DATA FOR ANALYSIS
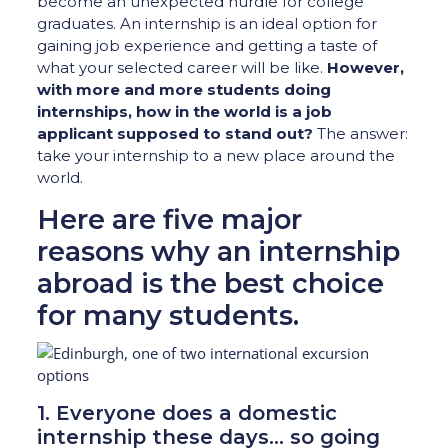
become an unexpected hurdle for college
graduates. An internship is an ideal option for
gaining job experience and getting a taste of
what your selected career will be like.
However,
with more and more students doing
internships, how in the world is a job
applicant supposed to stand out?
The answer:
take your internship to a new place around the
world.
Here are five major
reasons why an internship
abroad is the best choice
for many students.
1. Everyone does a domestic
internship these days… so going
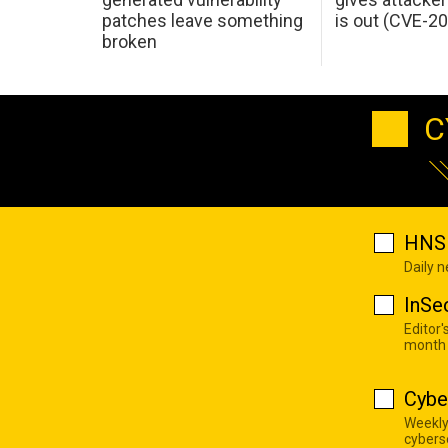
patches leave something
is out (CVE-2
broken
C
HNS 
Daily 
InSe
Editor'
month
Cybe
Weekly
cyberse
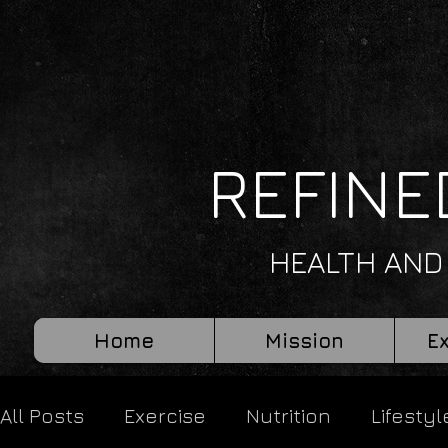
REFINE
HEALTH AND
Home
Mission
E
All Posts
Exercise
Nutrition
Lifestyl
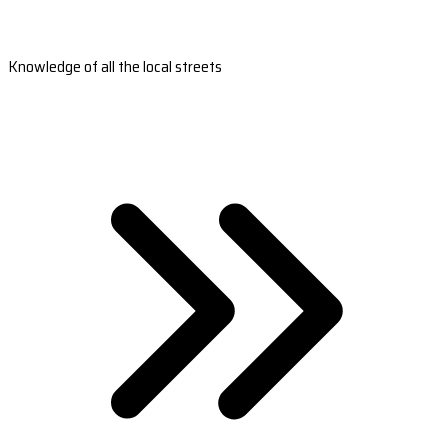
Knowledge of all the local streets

--

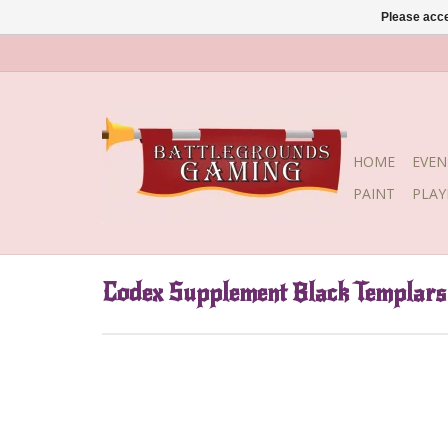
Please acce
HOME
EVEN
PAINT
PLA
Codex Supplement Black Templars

DIRECTIONS
Pull out the lines from the one containing "Please acce" through the one containing "Codex Supplement Black Templars", keeping both of those lines, and copy them word for word.

ANSWER FOR THIS EXERCISE
Please acce
HOME
EVEN
PAINT
PLA
Codex Supplement Black Templars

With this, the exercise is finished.